Spring
Ah, Spring! New life! New love! New possibilities! So many songs and poems and stories and paintings have been created based on the promise of renewal that spring brings. And rightly so! The snow and ice (though beautiful in their own right) are melting away to make room for buds and shoots and sprouts and all things green and growing. We get to plant fresh gardens and watch them grow, kind of like having emergency towing companies in Norfolk VA haul away the old to make room for the new. We get to watch flowers open their petals, tentatively, for the first time, and maybe, if we’re very lucky, we’ll have a little family of birds or rabbits in our yard, who will allow us to watch them grow up.
And what better things to take pictures of than little birdlings! Of course, you can’t get too close. Mama bird wouldn’t like that very much, I think. Even if you can’t get close to the birds themselves, though, with any luck, maybe a few eggshells will fall out of the nest when the birds are hatching. Some of those little eggs, especially from robins, make for absolutely beautiful pictures, pictures that can really capture the promise of new life that spring brings to us. What’s more spring-like than evidence of birth?
And the same vein, pictures of budding branches are some of my absolute favourites. Bonus points if you can get water from recently-melted snow or ice dripping off the branch! Or even better, some snow still clinging on. And I know you may be thinking that kind of picture exists all over the Internet, it’s been taken before, blah blah, and yes, you’re right. It’s the same as the summer sunset issue that we faced in the other post. So, I give you the same advice. Make it your own! Don’t just take a picture of any branch, take a picture of a branch outside your house, so that it features in the background.

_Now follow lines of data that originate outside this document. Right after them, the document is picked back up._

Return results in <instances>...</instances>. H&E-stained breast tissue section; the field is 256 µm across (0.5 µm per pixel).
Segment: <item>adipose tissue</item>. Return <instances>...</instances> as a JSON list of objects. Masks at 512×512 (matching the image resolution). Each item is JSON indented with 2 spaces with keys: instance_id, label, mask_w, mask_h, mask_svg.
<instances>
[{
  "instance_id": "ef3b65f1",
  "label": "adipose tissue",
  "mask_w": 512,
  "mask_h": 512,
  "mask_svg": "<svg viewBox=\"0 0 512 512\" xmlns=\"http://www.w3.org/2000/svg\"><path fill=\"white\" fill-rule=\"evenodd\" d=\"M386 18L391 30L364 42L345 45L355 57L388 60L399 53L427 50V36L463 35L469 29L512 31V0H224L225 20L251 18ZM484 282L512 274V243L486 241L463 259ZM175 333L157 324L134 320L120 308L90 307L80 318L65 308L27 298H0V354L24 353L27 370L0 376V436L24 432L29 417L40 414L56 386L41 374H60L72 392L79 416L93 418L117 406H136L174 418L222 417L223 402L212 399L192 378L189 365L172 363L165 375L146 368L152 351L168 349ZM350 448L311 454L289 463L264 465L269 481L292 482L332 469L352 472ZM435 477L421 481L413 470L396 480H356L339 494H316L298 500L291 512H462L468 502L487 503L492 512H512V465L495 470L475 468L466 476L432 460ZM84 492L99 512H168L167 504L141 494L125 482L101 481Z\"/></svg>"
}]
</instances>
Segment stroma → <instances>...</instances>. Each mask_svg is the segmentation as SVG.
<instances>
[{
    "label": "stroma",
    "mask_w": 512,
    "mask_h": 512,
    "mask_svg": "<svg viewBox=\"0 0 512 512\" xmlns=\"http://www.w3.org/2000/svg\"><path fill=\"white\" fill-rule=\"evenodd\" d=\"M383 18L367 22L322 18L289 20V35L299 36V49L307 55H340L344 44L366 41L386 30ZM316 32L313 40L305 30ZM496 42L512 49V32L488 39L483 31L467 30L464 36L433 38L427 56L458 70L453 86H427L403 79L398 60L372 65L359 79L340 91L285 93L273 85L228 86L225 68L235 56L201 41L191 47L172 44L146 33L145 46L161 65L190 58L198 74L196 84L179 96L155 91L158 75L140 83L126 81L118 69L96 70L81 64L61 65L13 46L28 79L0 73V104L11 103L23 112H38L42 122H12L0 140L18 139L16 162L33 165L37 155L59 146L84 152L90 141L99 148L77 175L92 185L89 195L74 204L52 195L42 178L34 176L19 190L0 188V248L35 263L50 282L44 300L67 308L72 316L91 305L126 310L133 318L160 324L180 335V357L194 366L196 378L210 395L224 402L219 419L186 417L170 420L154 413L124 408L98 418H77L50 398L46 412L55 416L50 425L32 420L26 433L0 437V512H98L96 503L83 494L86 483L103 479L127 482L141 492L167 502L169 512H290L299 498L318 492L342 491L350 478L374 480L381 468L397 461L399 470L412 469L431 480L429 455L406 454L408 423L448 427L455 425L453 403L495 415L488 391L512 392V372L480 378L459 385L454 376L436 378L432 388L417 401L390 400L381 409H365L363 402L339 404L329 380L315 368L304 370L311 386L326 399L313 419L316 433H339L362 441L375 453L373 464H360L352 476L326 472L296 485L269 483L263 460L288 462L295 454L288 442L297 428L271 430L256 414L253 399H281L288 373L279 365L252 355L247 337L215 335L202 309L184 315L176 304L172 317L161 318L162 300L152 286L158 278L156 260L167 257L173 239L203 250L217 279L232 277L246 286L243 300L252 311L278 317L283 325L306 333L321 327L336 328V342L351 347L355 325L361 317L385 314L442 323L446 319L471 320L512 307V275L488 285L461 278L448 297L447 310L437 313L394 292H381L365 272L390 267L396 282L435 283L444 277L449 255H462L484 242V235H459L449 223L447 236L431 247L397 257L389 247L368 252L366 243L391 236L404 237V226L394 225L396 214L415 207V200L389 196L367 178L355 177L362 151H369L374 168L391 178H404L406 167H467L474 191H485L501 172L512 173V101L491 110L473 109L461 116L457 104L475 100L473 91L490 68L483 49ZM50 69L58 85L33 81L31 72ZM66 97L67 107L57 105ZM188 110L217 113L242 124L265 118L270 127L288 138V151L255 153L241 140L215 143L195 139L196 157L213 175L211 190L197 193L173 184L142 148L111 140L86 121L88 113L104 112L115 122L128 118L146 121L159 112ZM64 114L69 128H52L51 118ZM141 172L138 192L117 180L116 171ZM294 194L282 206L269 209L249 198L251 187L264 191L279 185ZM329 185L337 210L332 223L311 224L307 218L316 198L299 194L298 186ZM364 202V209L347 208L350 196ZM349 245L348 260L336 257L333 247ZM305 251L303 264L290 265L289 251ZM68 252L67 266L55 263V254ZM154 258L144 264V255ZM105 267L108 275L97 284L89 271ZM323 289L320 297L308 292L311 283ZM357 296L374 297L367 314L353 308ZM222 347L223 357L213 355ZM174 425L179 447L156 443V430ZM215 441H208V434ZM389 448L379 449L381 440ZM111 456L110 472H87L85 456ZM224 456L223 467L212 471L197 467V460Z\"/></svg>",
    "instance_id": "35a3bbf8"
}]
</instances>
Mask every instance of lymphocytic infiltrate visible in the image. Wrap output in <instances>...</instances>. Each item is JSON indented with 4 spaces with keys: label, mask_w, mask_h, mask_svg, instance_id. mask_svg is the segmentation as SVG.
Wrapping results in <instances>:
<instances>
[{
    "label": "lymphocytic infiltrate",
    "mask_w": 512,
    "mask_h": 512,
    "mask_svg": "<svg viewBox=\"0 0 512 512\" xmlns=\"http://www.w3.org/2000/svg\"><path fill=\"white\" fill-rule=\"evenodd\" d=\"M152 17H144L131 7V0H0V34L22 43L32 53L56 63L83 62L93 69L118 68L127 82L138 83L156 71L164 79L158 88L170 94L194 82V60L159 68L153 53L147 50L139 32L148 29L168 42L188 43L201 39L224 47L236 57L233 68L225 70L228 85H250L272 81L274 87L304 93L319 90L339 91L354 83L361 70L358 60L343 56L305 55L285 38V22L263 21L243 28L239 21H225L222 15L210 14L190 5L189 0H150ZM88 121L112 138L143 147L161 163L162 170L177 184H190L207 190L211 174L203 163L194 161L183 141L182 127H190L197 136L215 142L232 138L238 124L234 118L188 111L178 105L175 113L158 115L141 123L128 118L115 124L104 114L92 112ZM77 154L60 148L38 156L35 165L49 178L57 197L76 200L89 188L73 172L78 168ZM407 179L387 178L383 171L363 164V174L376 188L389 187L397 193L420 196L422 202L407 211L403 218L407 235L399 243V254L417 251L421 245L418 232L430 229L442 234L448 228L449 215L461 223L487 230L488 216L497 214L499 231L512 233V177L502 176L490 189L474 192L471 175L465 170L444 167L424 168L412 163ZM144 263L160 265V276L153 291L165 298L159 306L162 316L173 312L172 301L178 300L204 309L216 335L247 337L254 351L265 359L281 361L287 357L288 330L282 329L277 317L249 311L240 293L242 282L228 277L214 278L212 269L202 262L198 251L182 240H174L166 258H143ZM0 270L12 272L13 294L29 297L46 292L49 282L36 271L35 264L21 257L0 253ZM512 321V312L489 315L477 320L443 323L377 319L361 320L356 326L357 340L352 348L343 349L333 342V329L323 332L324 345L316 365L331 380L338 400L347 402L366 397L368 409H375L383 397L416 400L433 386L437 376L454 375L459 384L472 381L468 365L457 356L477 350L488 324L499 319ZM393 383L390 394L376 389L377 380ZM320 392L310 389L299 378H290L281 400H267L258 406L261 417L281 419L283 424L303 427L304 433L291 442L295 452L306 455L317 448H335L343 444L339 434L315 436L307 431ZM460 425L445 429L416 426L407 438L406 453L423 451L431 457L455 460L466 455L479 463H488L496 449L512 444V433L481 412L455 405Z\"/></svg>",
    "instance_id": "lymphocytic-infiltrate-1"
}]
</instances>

Or have one of your friends hold it, or be peeking out from behind it, so that you can not only have a beautiful, spring-themed photograph, but you can have a very personalized beautiful spring-themed photograph. And you can pretty much guarantee that there isn’t a duplicate out there. If there is, depending on what you decided to have in the background, that might be a little unsettling. Maybe you should look into that further. Just a casual thought. Don’t read too much into it.
Finally, one more of my favourite things about spring is melting brooks. I know, what? But hear me out. You know, when you’re walking down a forest path in the spring, for me, at least, one of first tell tale signs that winter is melting away is that I can hear the running water of little streams trickling somewhere in the forest. If you’re lucky, they might just cross your path. Snap a picture of those streams; usually, the contrast in those pictures is so beautiful. There’s still some snow, likely, perhaps still even some ice hanging on at the banks, or still formed on top of the running water. And then there’s sloshy mud, a sure sign of winter’s departure. The best, though, is if you can find little buds peeking up through the snow beside the stream. That’s the perfect picture.